Elsewhere in Maine, Seacoast Broadcasting is expanding again.  After
adding Boothbay Harbor's WCME (96.7) last month, they're now buying
WIGY (97.5) in Madison.  WIGY now runs satellite oldies, but will soon
be simulcasting the (also largely-satellite) oldies of Seacoast's WABK
(104.3 Gardner-Augusta).  No word yet on the fate of WIGY sister
station WGUY (102.1 Dexter-Bangor).

*Just one little bit of CONNECTICUT news: News anchor Jon Crane has
left ABC affiliate WTNH (Channel 8) in New Haven to start his own
production company.  Crane's contract was up June 30, but he'll leave
immediately.  No successor has been named.

*In VERMONT news, we now know more about the sale of Stowe's WVMX
(101.7).  It is indeed going to Radio Vermont's Ken Squire, Bill
Riley, and Eric Michaels.  Squire and Riley built the station back in
its WRFB days.  Their old business partner Brian Harwood will return
to 101.7 to do mornings on the soon-to-be classical music station.

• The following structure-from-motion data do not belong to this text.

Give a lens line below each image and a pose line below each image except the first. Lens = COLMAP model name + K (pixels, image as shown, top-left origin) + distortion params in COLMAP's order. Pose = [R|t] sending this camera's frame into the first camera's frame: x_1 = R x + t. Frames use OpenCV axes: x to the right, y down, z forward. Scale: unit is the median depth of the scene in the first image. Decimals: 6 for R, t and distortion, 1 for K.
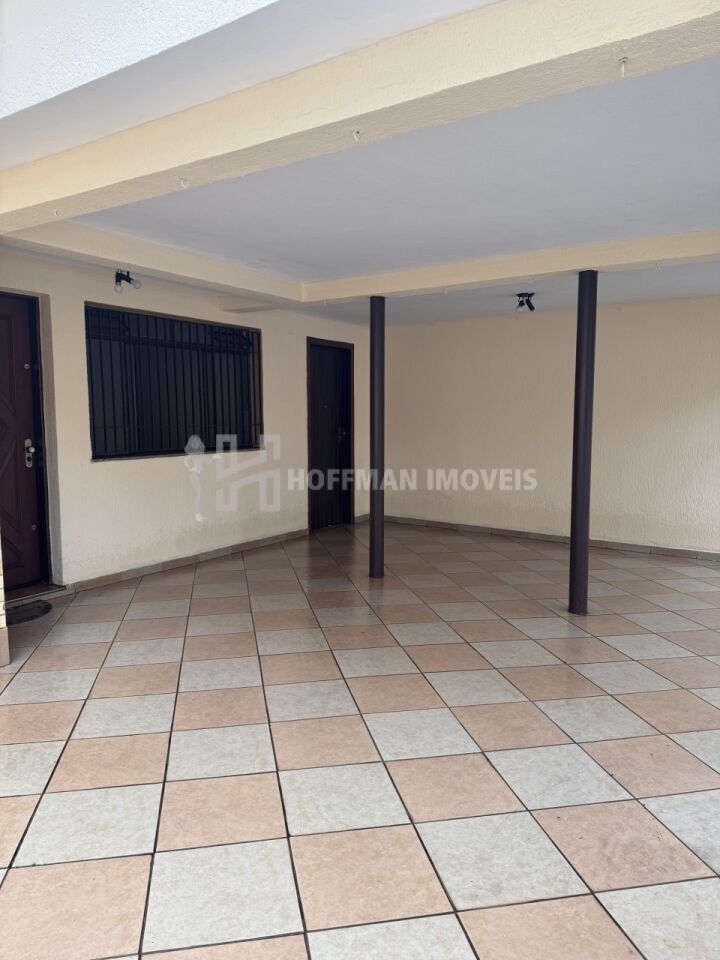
lens RADIAL K [[682.8, 0, 360.0], [0, 682.8, 480.0], [0, 0, 1]] dist [0.049131, -0.070350]
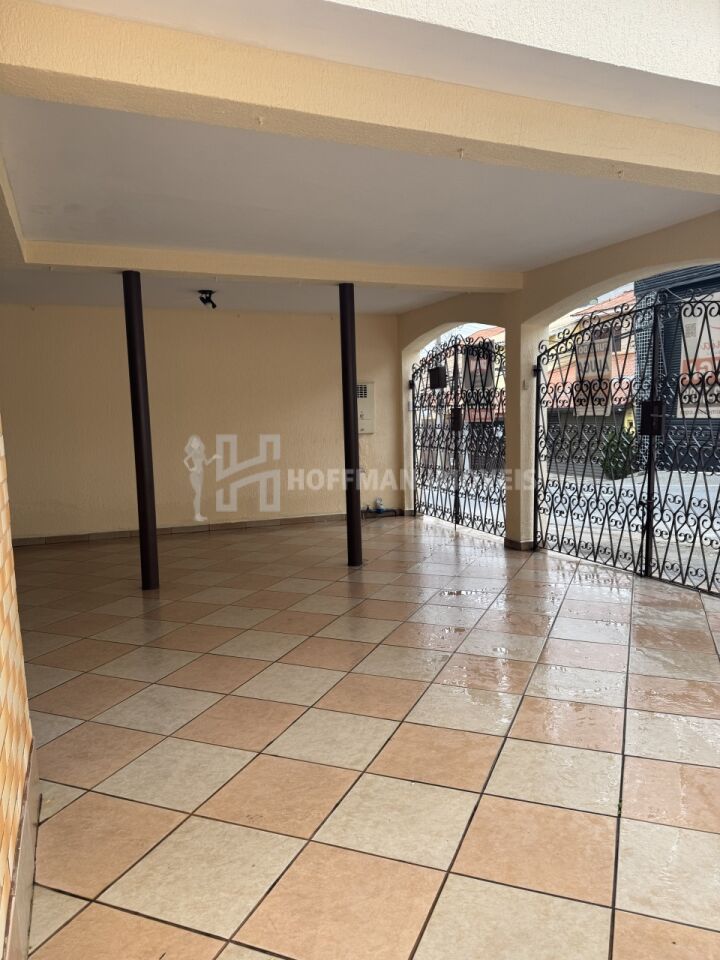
lens RADIAL K [[667.8, 0, 360.0], [0, 667.8, 480.0], [0, 0, 1]] dist [0.054307, -0.059752]
pose [[0.578830, -0.112931, 0.807591, -0.488182], [0.113285, 0.991897, 0.057508, -0.016436], [-0.807541, 0.058200, 0.586933, 0.221501]]
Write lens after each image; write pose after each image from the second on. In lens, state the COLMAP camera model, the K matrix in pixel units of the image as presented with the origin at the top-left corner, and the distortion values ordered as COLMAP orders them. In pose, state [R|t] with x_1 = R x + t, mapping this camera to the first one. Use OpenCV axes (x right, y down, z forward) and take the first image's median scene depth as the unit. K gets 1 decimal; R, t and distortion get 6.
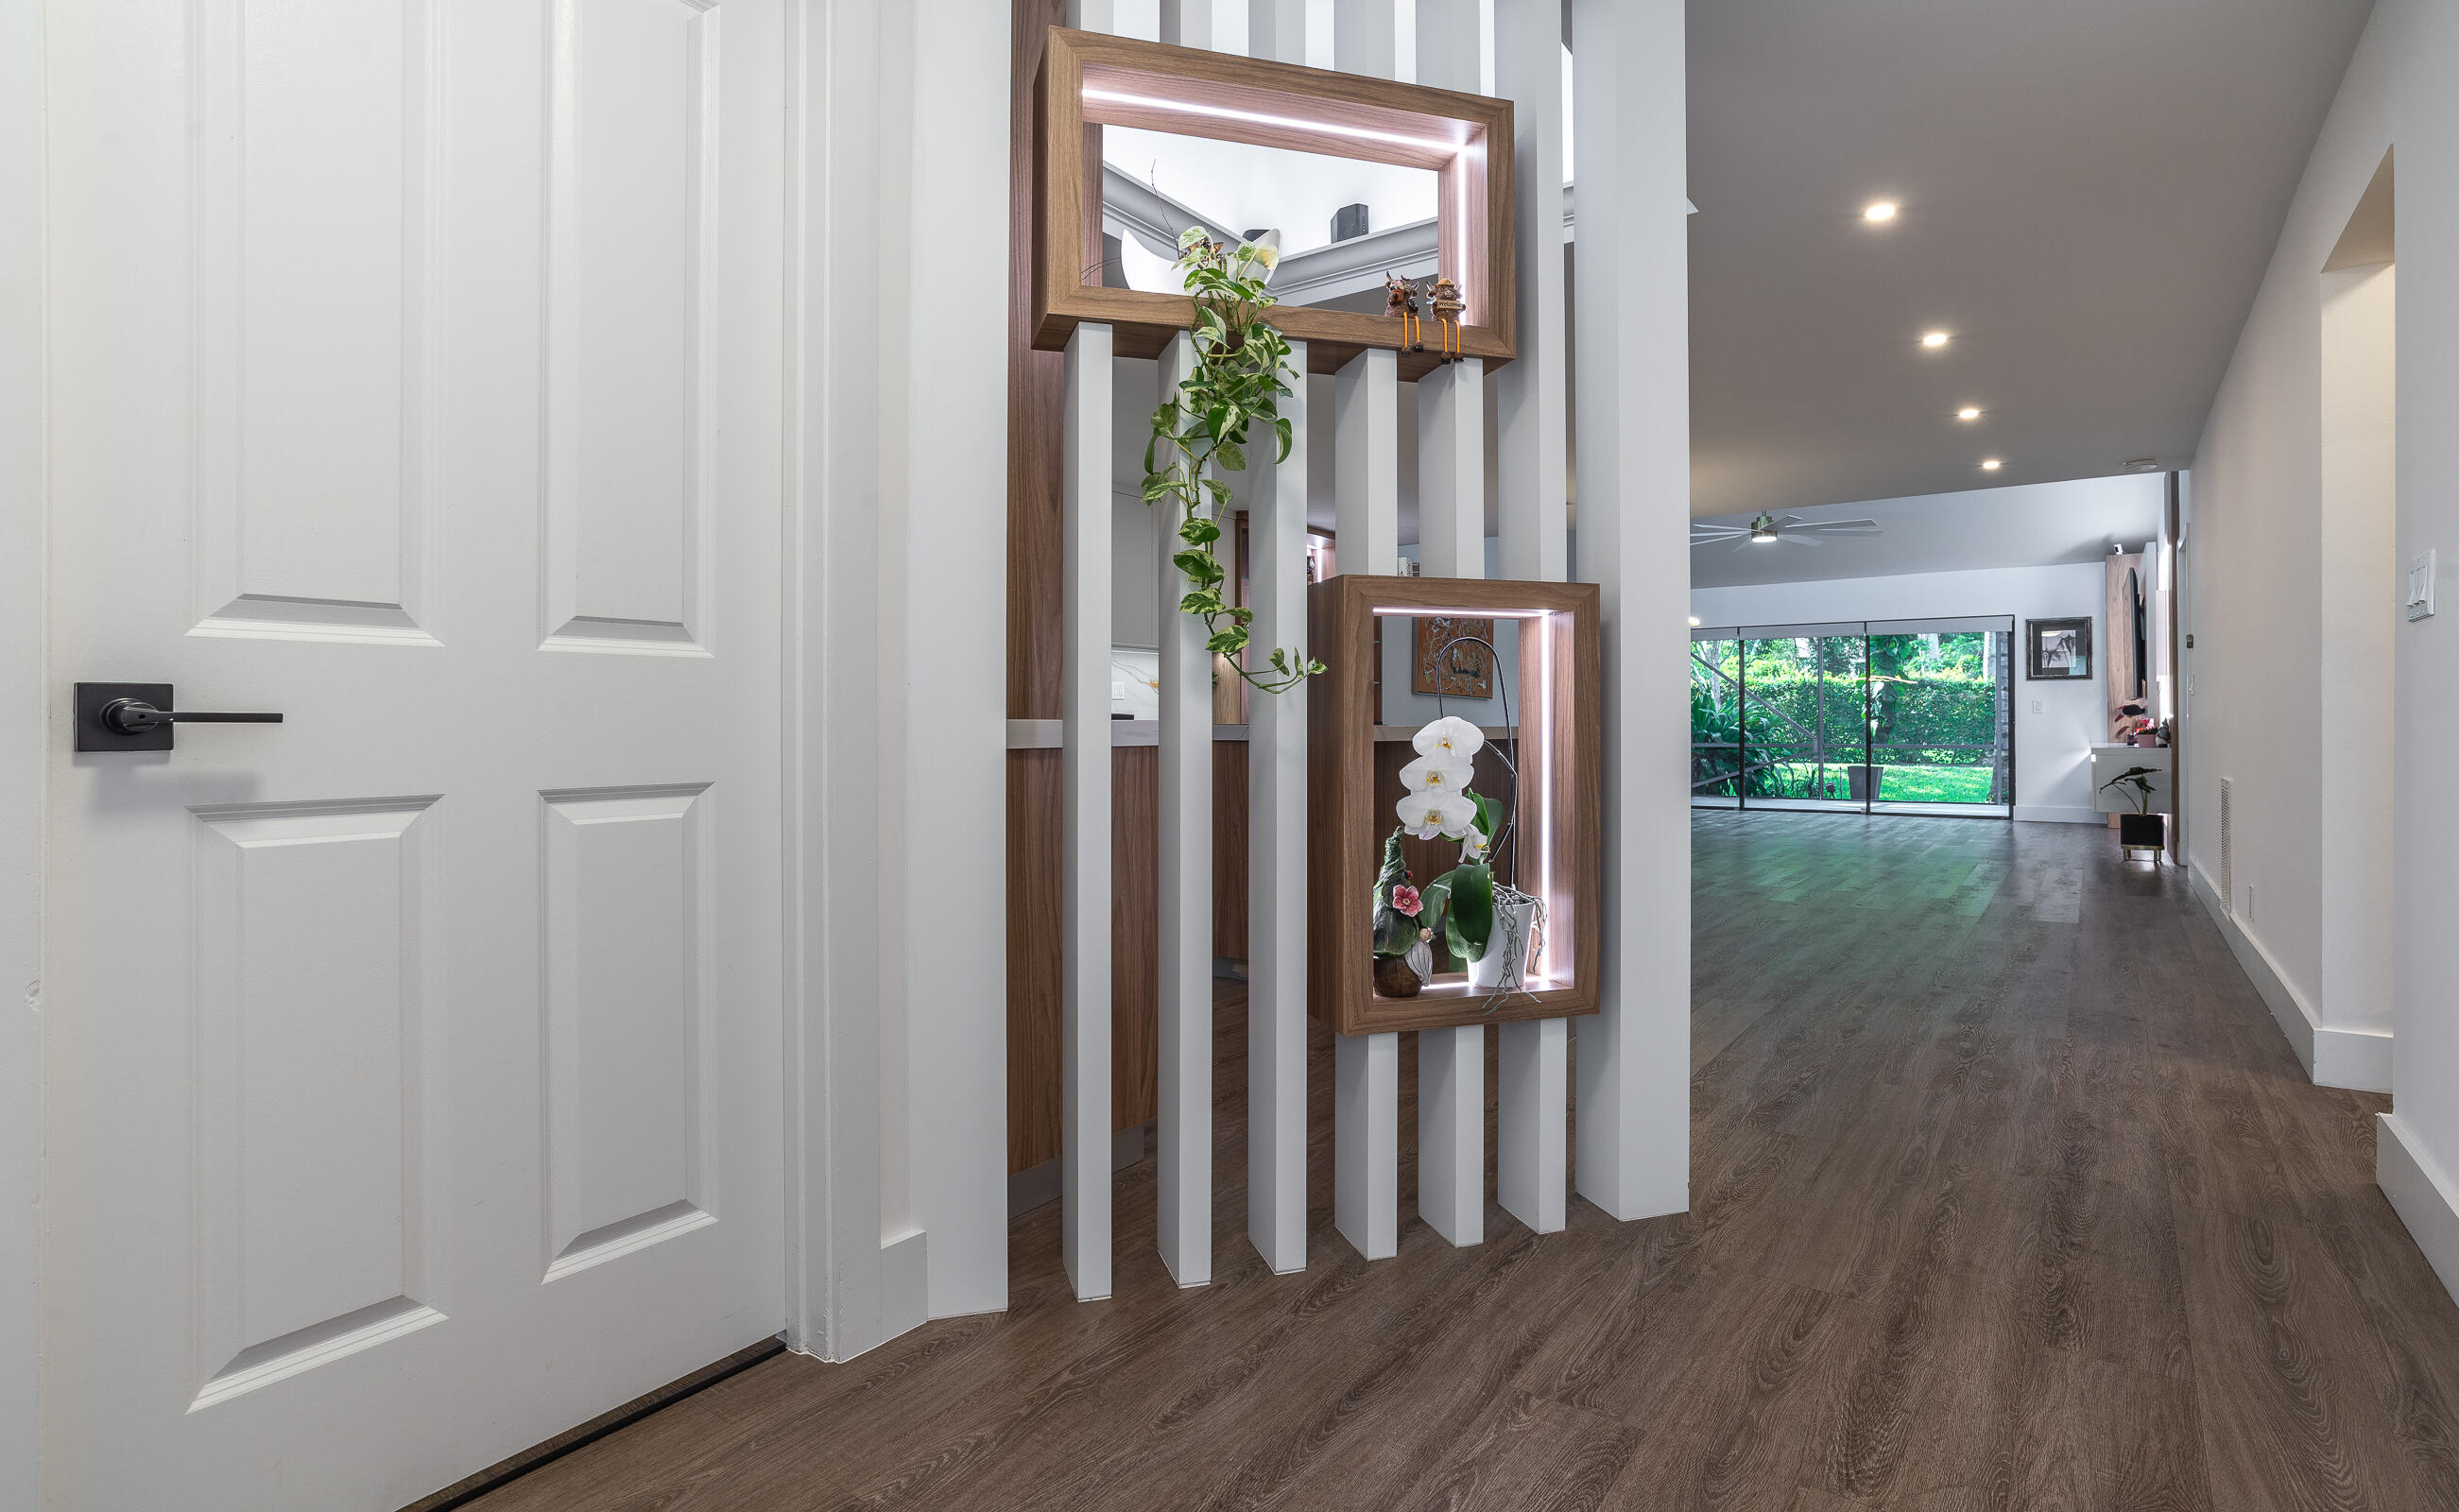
lens RADIAL K [[1219.6, 0, 1245.2], [0, 1219.6, 722.0], [0, 0, 1]] dist [-0.036218, 0.018687]
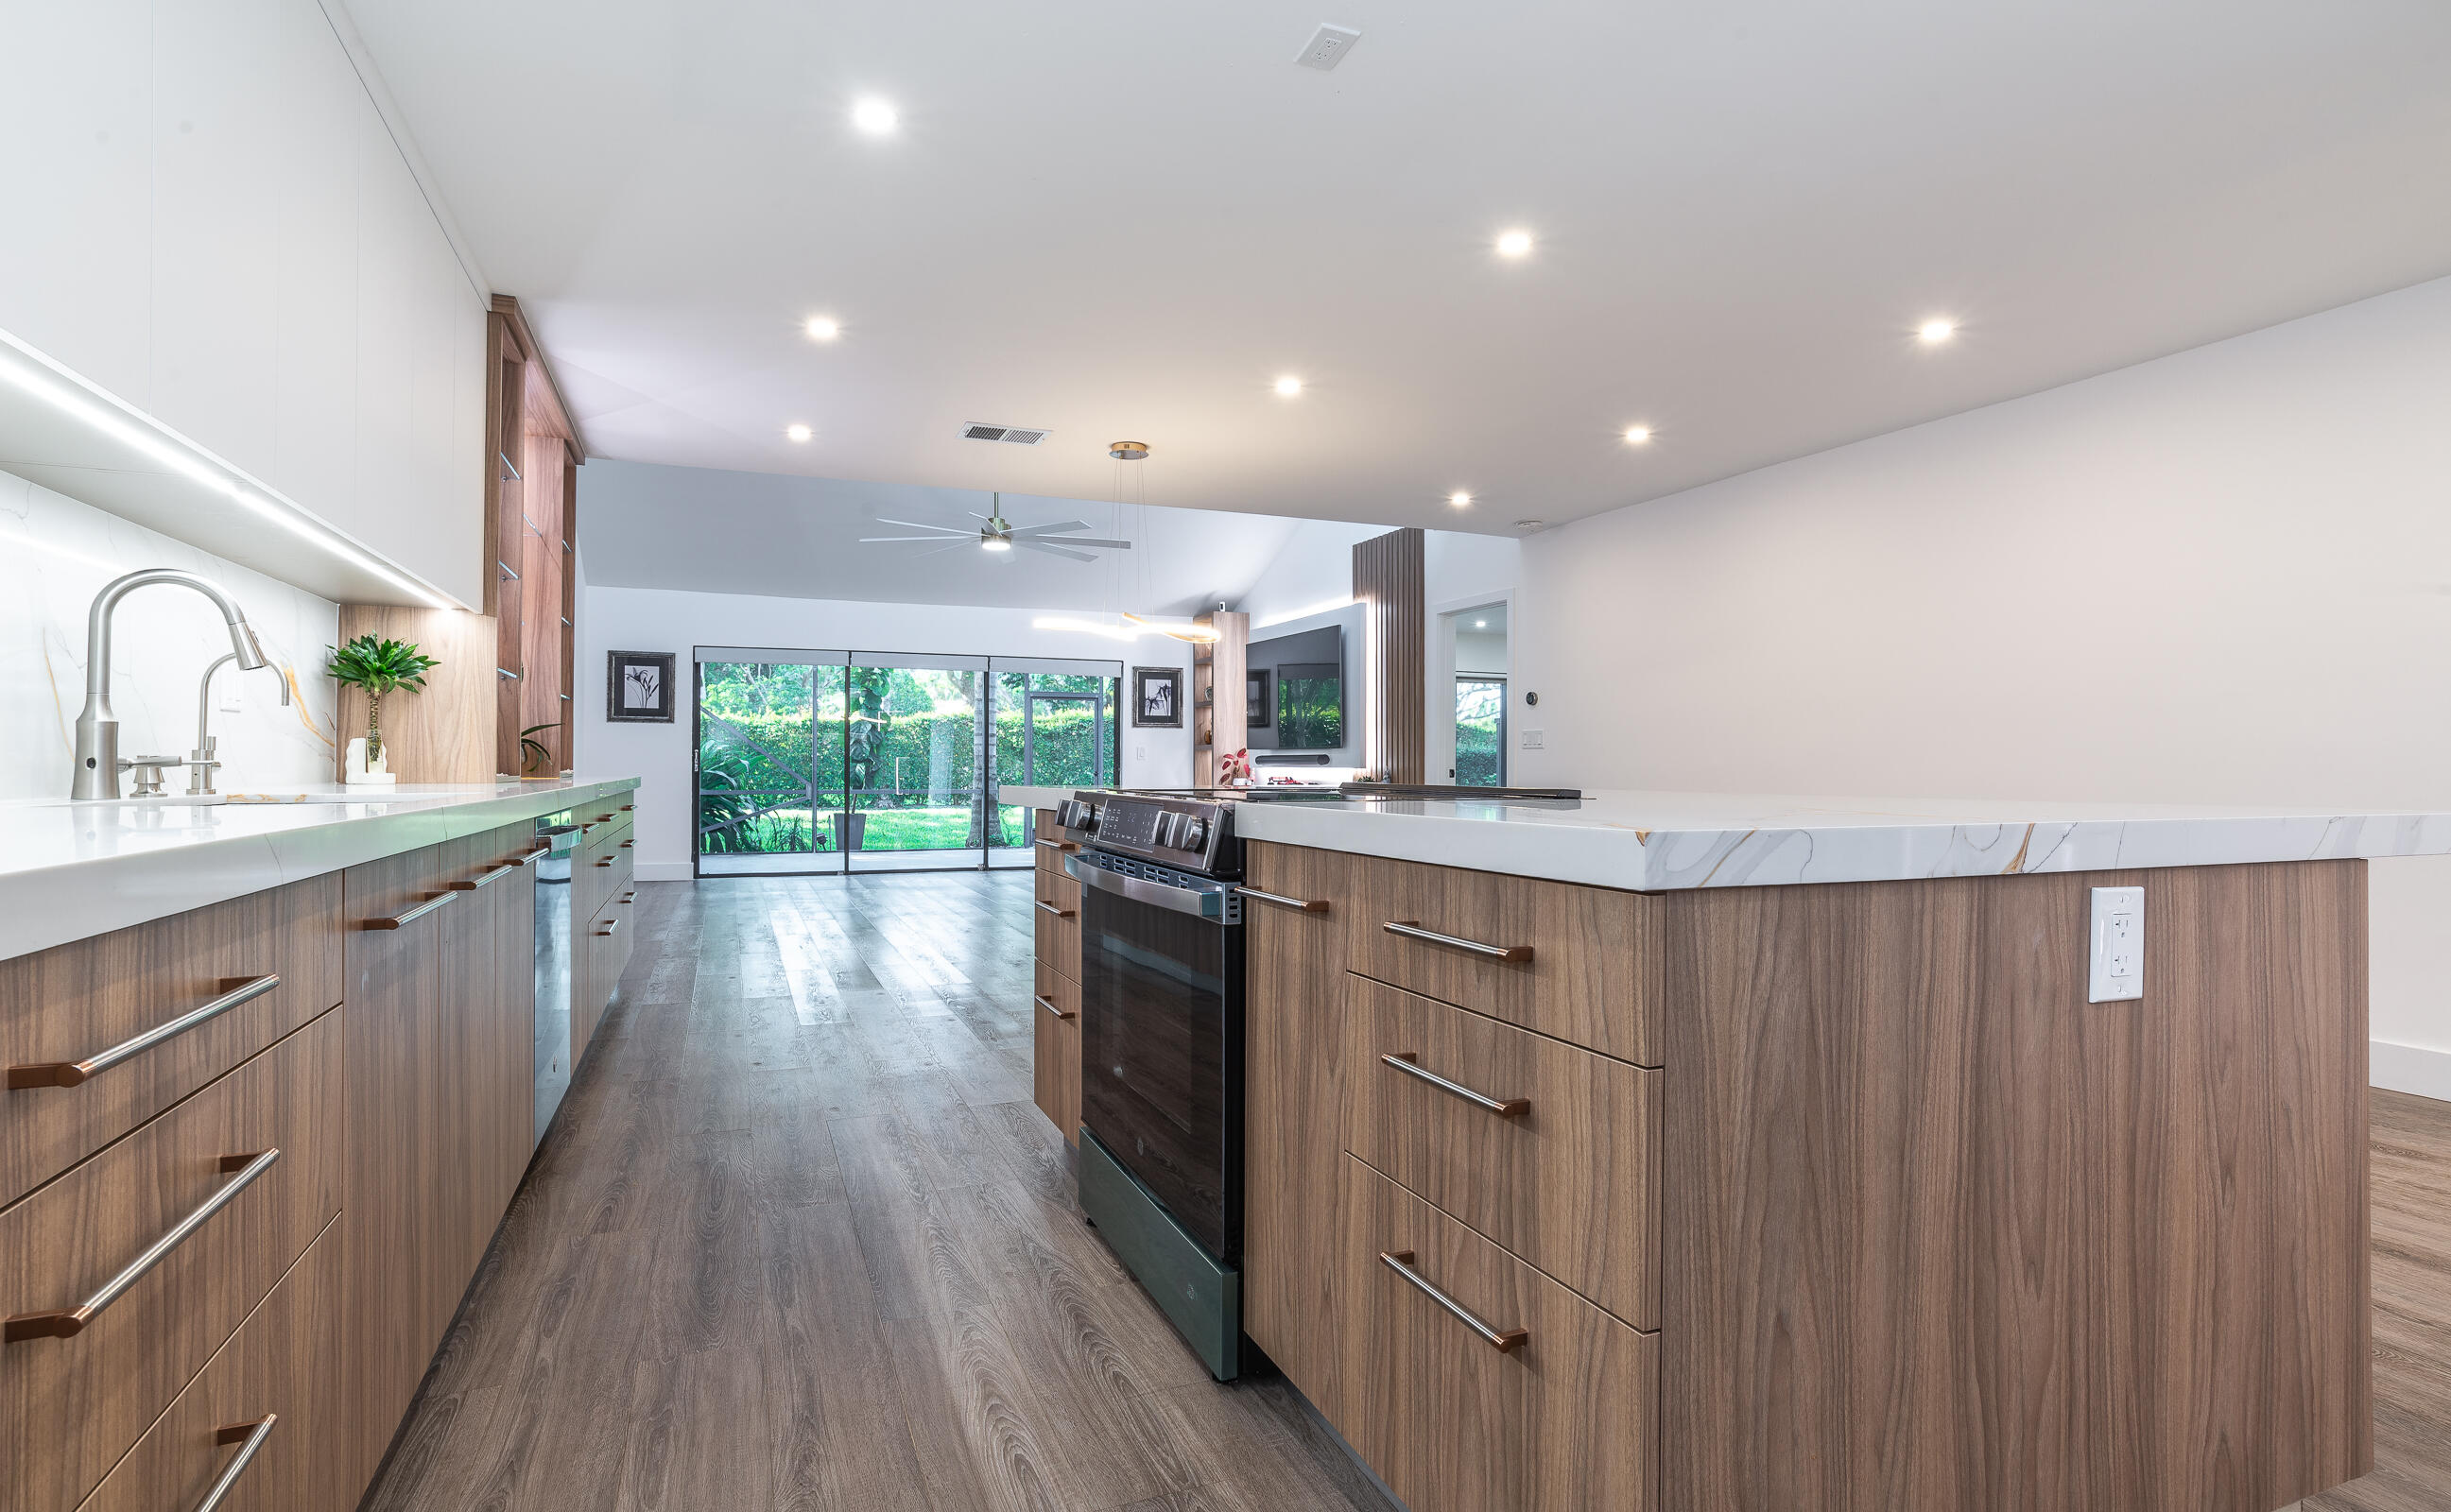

*And finally, some quick news from around NEW YORK: WZOS (96.7 Oswego)
has been sold to Craig Fox, owner of several other Central New York
stations, including WVOA (105.1 DeRuyter-Syracuse).  WZOS has until
August to return to the air.  Fox outbid two other bidders, paying
$65,000 for the license.  Up in Watertown, there's hit radio on the
dial once again.  WBDR (102.7 Cape Vincent) is going by "The Border,"
replaing longtime CHR outlet WTNY-FM ("T93"), which left the air
earlier this year in a multi-station call and format swap.  In Albany,
the Northeast League Diamond Dogs have found a radio home on WQBK
(1300).  The Rensselaer-licensed talker will carry weeknight games
live and weekend games on tape delay.  Corning's WCLI (1450) has moved
its transmitter and is now on the air from its studio site on Davis
Road, along with sister station WCBA (1350).  
 
And that's about it for this week...we'll be back next Thursday with
much more, including a look at our recent trip to Toronto.